What passes for good budget news these days

Sales tax revenue didn’t decline as much as in previous months.

In February, the state’s sales tax collections were down 8.8 percent compared with the same month a year earlier. Though still in the red, the February figure looked better than the previous months’ double-digit decreases that have put the state 13 percent behind last year’s collections six months into the budget year.

“One month certainly doesn’t make a trend, but it is encouraging to see that we are beginning to move in the right direction,” said [John Heleman , the Texas comptroller’s chief revenue estimator], who added that he expects to see sales tax growth starting this summer.

[…]

Even so, the state’s budget shortfall is expected to be about $11 billion at a minimum and could reach as high as $15 billion, John O’Brien, the executive director of the Legislative Budget Board, told the House Appropriations Committee.

All things considered, an $11 billion hole isn’t as bad as it looks, assuming that the political will really is there to use the Rainy Day Fund.

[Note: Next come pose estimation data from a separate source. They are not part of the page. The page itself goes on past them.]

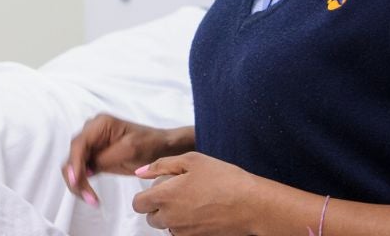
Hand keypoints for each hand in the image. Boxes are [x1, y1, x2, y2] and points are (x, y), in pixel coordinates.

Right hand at [63, 114, 187, 205]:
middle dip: (76, 178)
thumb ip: (104, 158)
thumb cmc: (150, 143)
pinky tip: (90, 196)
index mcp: (99, 124)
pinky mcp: (95, 156)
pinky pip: (81, 170)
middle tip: (88, 197)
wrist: (162, 147)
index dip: (74, 165)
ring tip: (91, 199)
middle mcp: (92, 131)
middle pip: (73, 156)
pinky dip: (83, 183)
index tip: (76, 182)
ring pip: (74, 165)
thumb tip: (84, 170)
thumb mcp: (129, 150)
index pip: (79, 145)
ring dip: (78, 183)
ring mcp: (92, 144)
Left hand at [131, 152, 263, 235]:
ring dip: (172, 216)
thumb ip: (161, 165)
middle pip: (151, 217)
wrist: (251, 205)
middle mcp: (170, 218)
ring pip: (166, 227)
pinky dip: (186, 224)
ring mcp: (183, 232)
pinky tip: (202, 211)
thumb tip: (141, 172)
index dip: (145, 195)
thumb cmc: (224, 179)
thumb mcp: (191, 160)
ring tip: (193, 201)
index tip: (157, 188)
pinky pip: (182, 233)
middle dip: (158, 206)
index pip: (138, 204)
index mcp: (165, 197)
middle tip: (178, 192)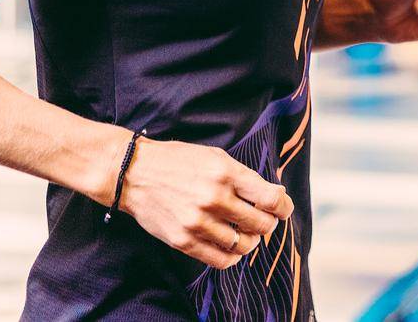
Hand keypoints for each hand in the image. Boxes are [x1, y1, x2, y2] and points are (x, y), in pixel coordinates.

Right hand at [119, 136, 293, 269]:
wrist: (134, 173)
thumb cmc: (179, 162)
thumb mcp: (216, 157)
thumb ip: (244, 177)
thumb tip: (275, 196)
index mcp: (226, 173)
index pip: (270, 198)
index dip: (283, 207)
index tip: (283, 209)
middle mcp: (214, 198)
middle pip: (261, 224)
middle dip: (269, 224)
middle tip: (265, 221)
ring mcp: (198, 222)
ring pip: (244, 245)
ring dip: (252, 241)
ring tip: (248, 235)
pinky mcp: (183, 240)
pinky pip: (220, 260)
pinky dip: (233, 257)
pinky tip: (232, 248)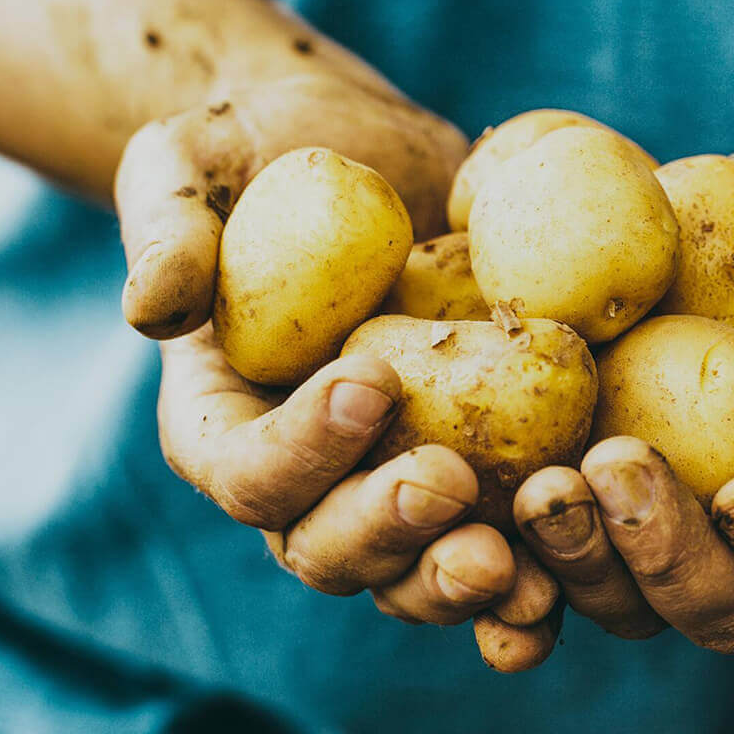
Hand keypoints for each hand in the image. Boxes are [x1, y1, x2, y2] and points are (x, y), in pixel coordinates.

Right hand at [117, 69, 531, 632]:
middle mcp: (304, 480)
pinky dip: (540, 572)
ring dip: (464, 584)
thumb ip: (167, 227)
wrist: (361, 153)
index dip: (302, 448)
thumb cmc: (253, 149)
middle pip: (328, 549)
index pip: (248, 470)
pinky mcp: (477, 471)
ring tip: (522, 569)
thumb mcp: (188, 163)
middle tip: (450, 486)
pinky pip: (505, 545)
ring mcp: (391, 486)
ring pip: (415, 575)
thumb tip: (151, 308)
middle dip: (388, 535)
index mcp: (222, 424)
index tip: (370, 382)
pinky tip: (582, 570)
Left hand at [513, 125, 733, 659]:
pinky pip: (537, 542)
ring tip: (534, 473)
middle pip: (723, 615)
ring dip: (573, 557)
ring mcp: (673, 517)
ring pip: (619, 599)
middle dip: (662, 560)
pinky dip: (495, 542)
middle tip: (614, 462)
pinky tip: (452, 492)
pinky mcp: (590, 474)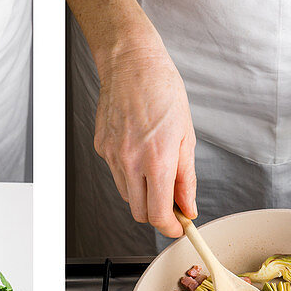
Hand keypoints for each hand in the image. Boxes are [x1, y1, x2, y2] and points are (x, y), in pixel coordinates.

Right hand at [94, 45, 196, 237]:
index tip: (178, 226)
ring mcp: (113, 157)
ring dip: (143, 194)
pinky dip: (130, 175)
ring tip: (155, 171)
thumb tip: (188, 205)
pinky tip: (139, 152)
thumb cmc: (162, 90)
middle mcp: (131, 162)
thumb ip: (187, 178)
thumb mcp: (187, 136)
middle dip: (157, 215)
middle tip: (171, 203)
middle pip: (141, 214)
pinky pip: (117, 175)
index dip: (170, 227)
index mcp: (157, 160)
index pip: (158, 215)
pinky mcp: (102, 149)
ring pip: (128, 196)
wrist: (132, 63)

If so, then as outgoing Rep. Carl Isett is saying, 2011 won’t be as bad as 2003 was because the remaining gap is a much smaller percentage of the overall budget. It’s still really bad, though, and I’ll believe we’ll use the Rainy Day Fund when I see it, as any time a supermajority is needed it’s easy for things to not go as planned. Also, while using the Rainy Day Fund is clearly called for here, it doesn’t solve the underlying structural problems. That property tax cut is still costing billions more than the business margins tax is taking in. At least one of those things needs to be fixed or we’ll be right back where we started in 2013.